_Record excerpts_
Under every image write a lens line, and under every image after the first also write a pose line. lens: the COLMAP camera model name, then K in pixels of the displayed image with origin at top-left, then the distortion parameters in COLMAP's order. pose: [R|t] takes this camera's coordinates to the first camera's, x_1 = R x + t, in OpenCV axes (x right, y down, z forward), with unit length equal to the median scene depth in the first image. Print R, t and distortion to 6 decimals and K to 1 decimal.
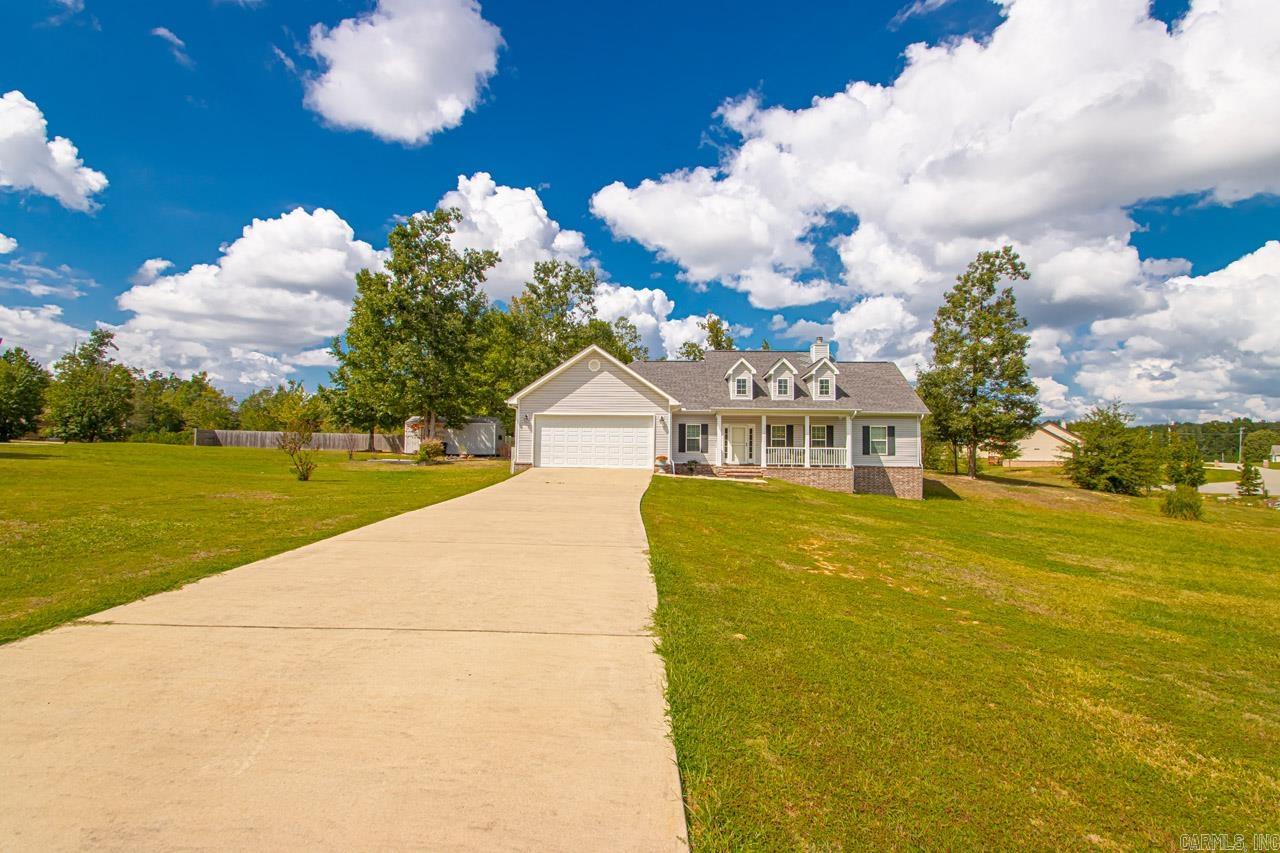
lens RADIAL K [[616.9, 0, 634.8], [0, 616.9, 423.1], [0, 0, 1]] dist [0.002611, -0.013514]
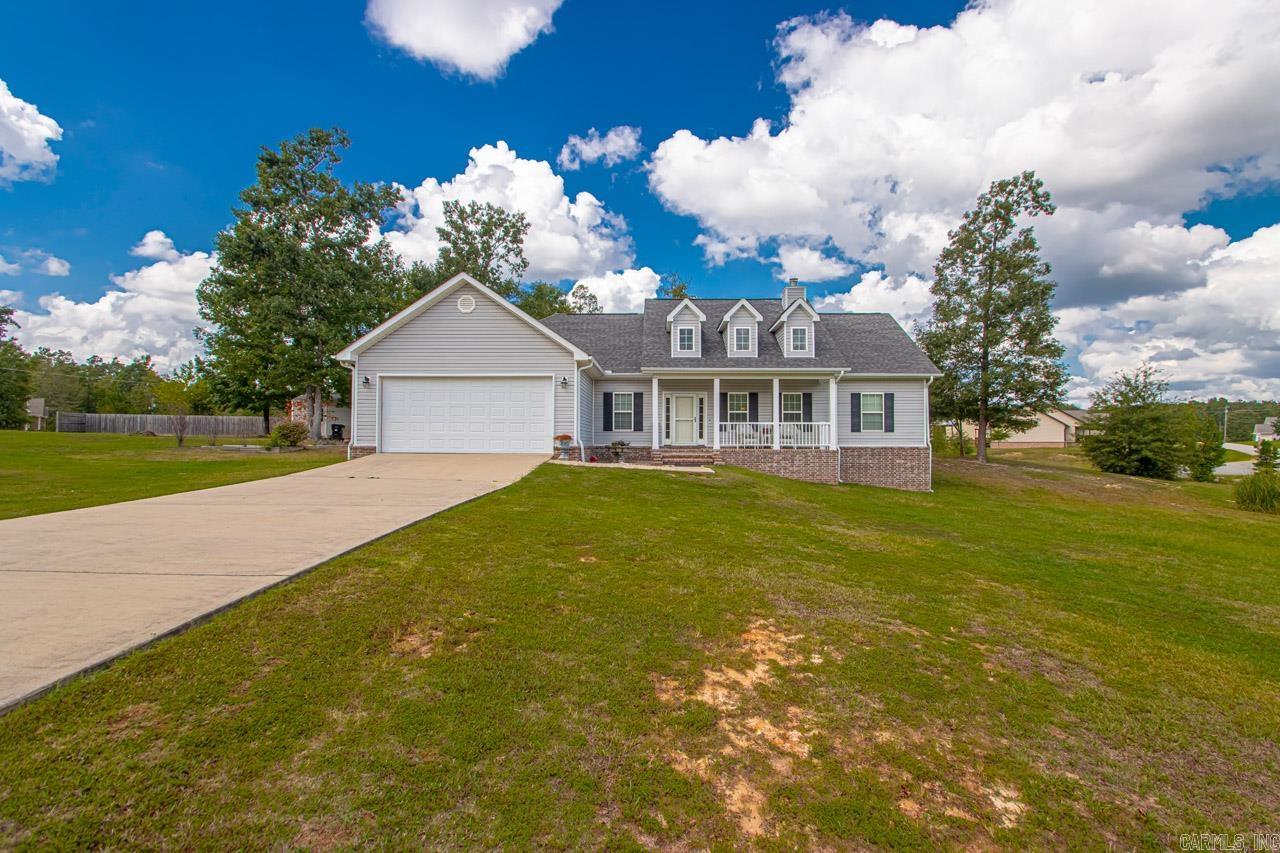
lens RADIAL K [[563.5, 0, 643.4], [0, 563.5, 422.3], [0, 0, 1]] dist [0.002837, 0.000520]
pose [[0.999778, -0.009413, 0.018863, 0.088701], [0.009090, 0.999812, 0.017147, 0.021572], [-0.019021, -0.016972, 0.999675, 0.272216]]
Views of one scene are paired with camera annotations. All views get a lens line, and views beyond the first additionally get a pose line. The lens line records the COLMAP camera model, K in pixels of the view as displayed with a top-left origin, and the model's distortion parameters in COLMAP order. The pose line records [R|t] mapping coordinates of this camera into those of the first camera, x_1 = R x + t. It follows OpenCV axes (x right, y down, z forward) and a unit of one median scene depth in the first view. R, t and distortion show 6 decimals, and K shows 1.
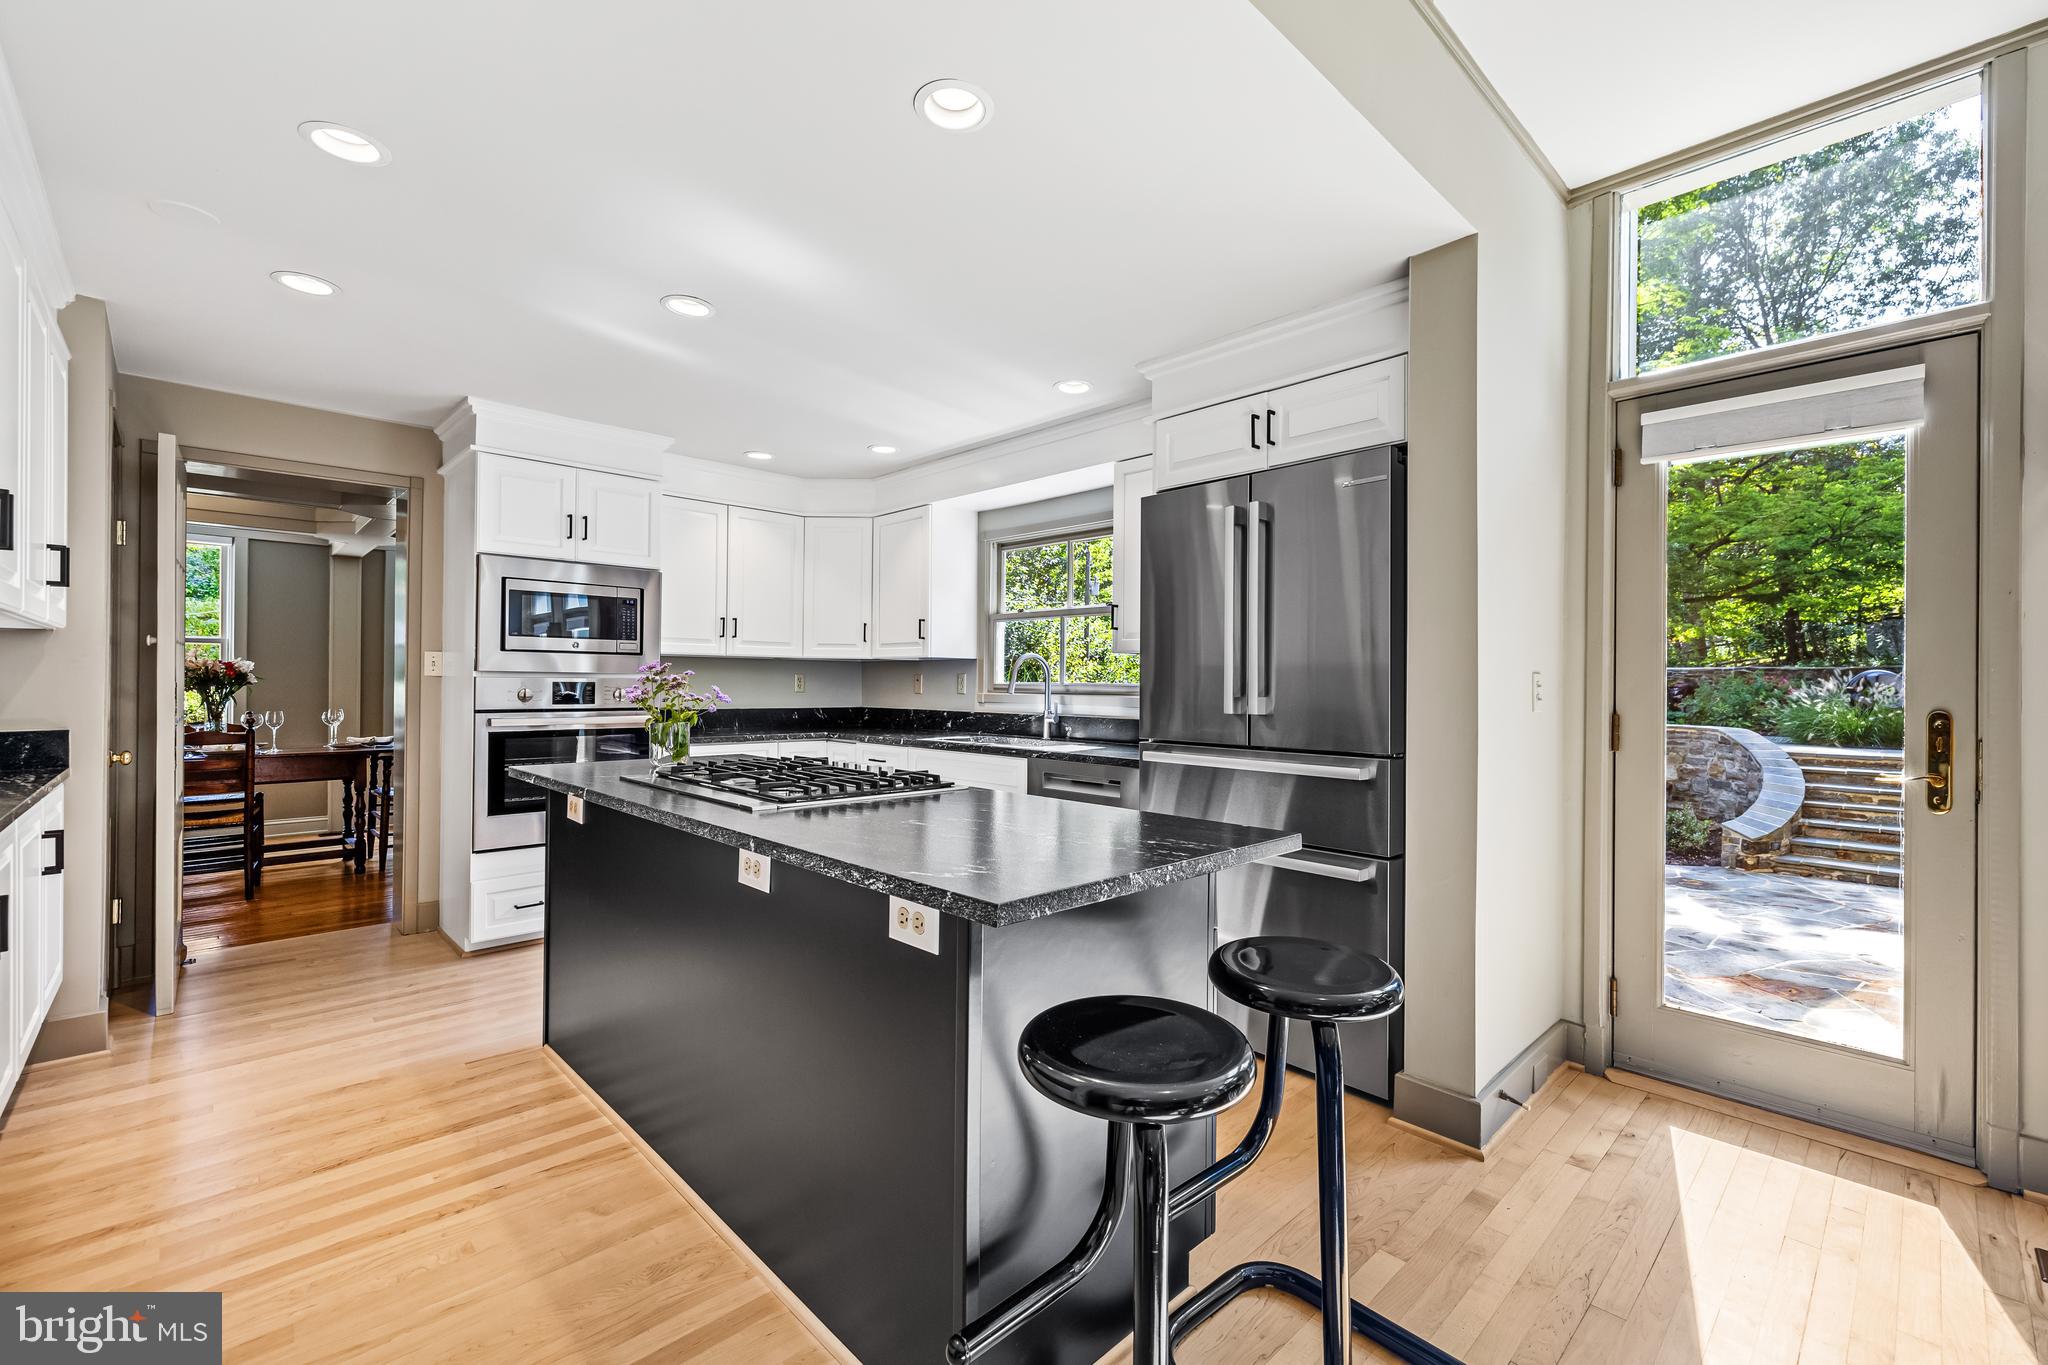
lens RADIAL K [[869.1, 0, 1026.7], [0, 869.1, 678.1], [0, 0, 1]] dist [0.001196, 0.000651]
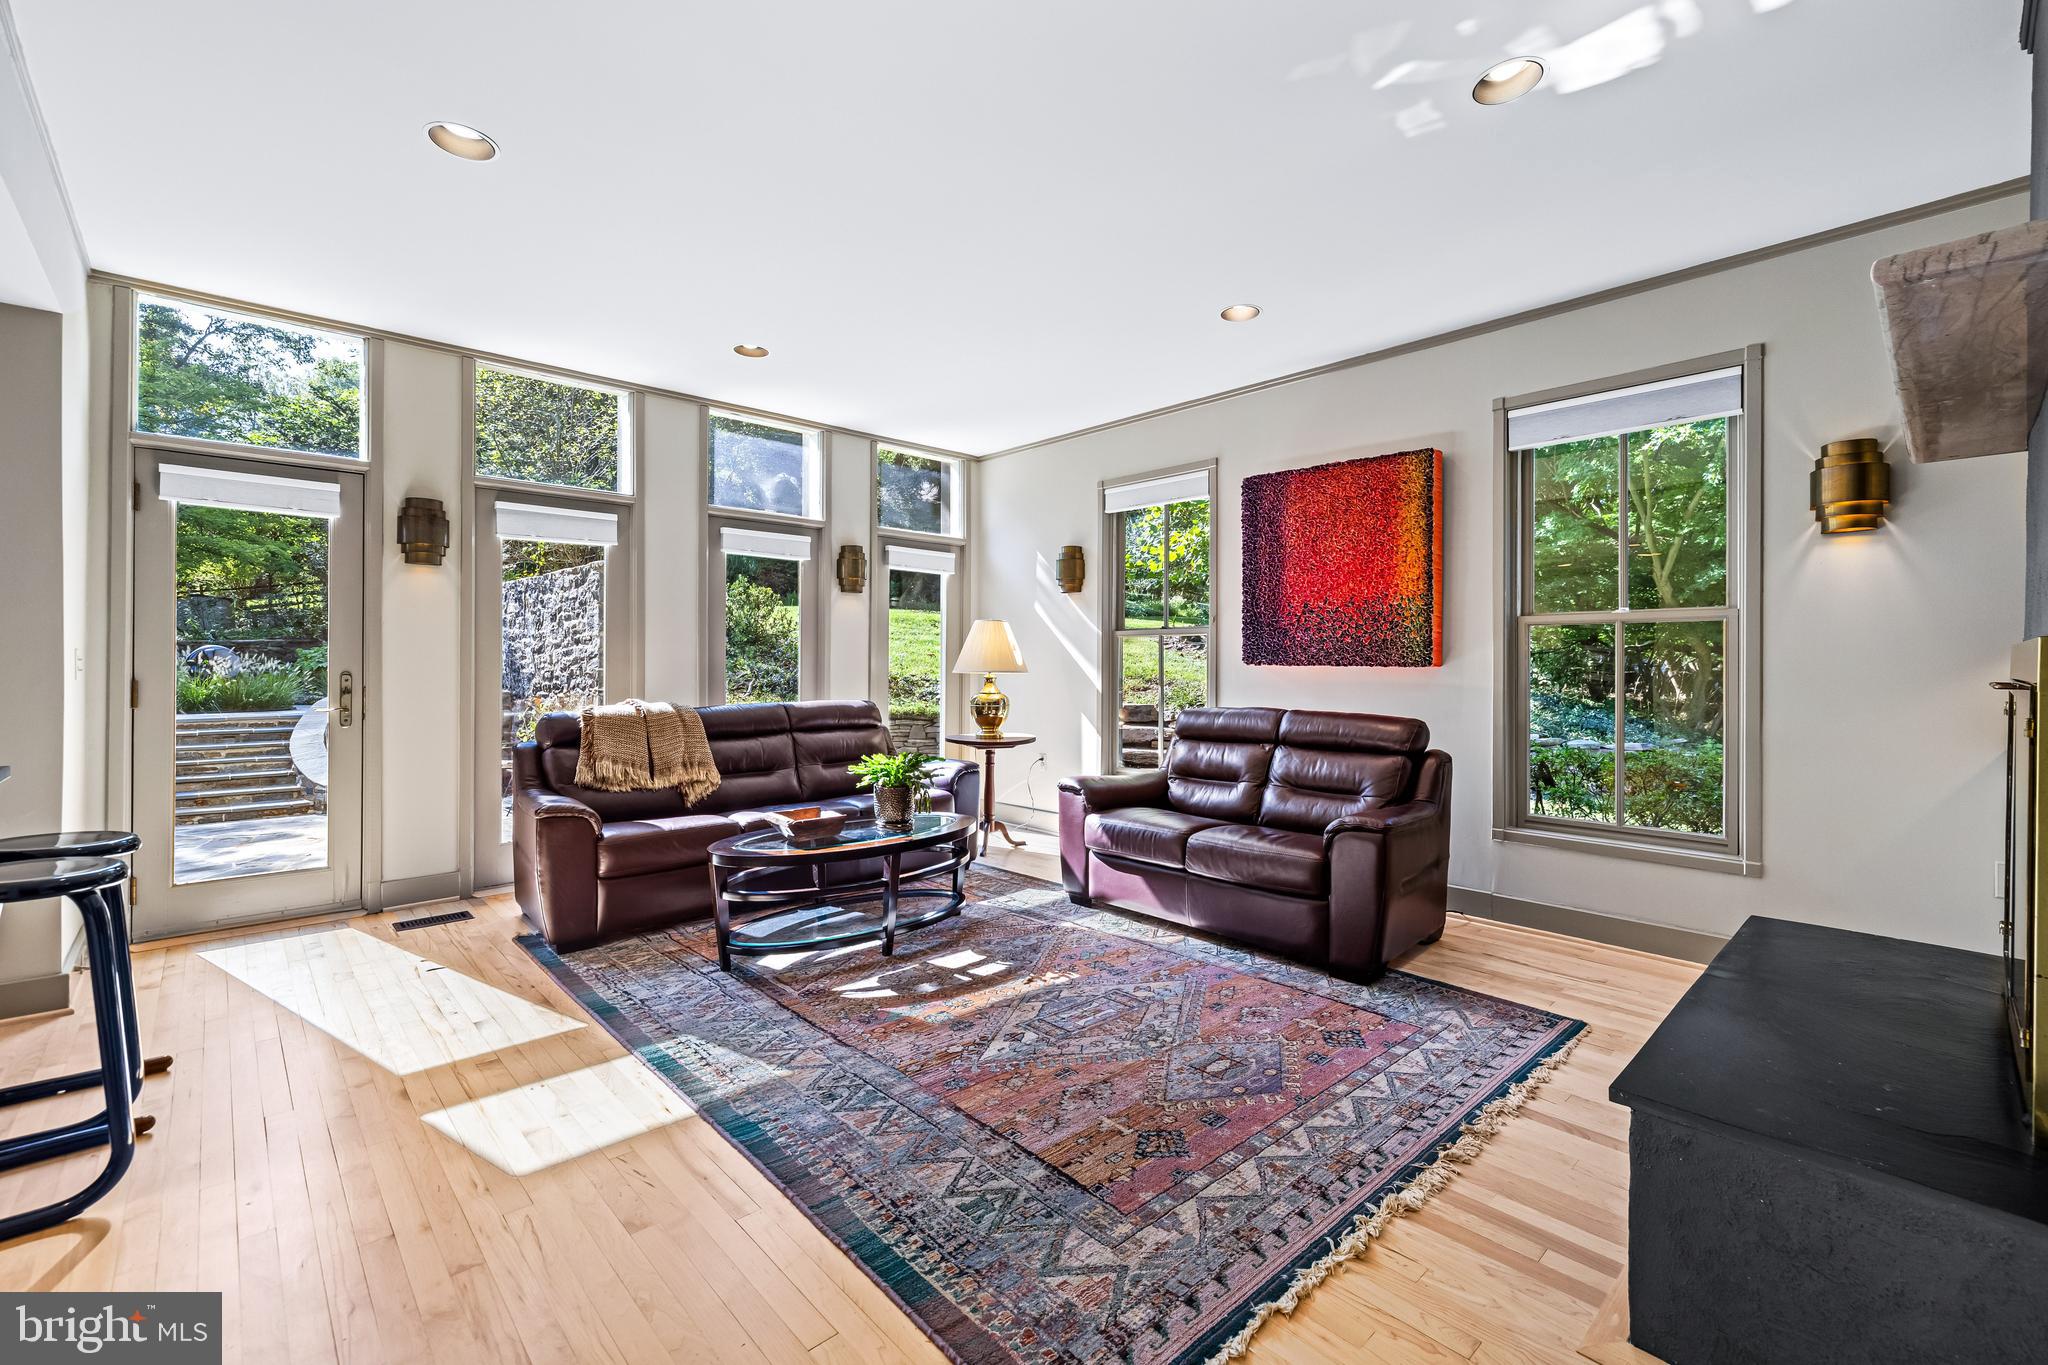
lens RADIAL K [[869.1, 0, 1028.2], [0, 869.1, 665.6], [0, 0, 1]] dist [0.001196, 0.000651]
pose [[0.016184, -0.009711, 0.999822, -0.227770], [-0.006915, 0.999928, 0.009824, -0.001349], [-0.999845, -0.007073, 0.016116, -0.141314]]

_Problem requirements_
Rewrite the lines from the one containing "Views of one" through the end of the records, swapping "camera annotations" for "camera labels" and changing nothing else. Leave the pictures out of your answer.

_Answer to this problem_
Views of one scene are paired with camera labels. All views get a lens line, and views beyond the first additionally get a pose line. The lens line records the COLMAP camera model, K in pixels of the view as displayed with a top-left origin, and the model's distortion parameters in COLMAP order. The pose line records [R|t] mapping coordinates of this camera into those of the first camera, x_1 = R x + t. It follows OpenCV axes (x right, y down, z forward) and a unit of one median scene depth in the first view. R, t and distortion show 6 decimals, and K shows 1.
lens RADIAL K [[869.1, 0, 1026.7], [0, 869.1, 678.1], [0, 0, 1]] dist [0.001196, 0.000651]
lens RADIAL K [[869.1, 0, 1028.2], [0, 869.1, 665.6], [0, 0, 1]] dist [0.001196, 0.000651]
pose [[0.016184, -0.009711, 0.999822, -0.227770], [-0.006915, 0.999928, 0.009824, -0.001349], [-0.999845, -0.007073, 0.016116, -0.141314]]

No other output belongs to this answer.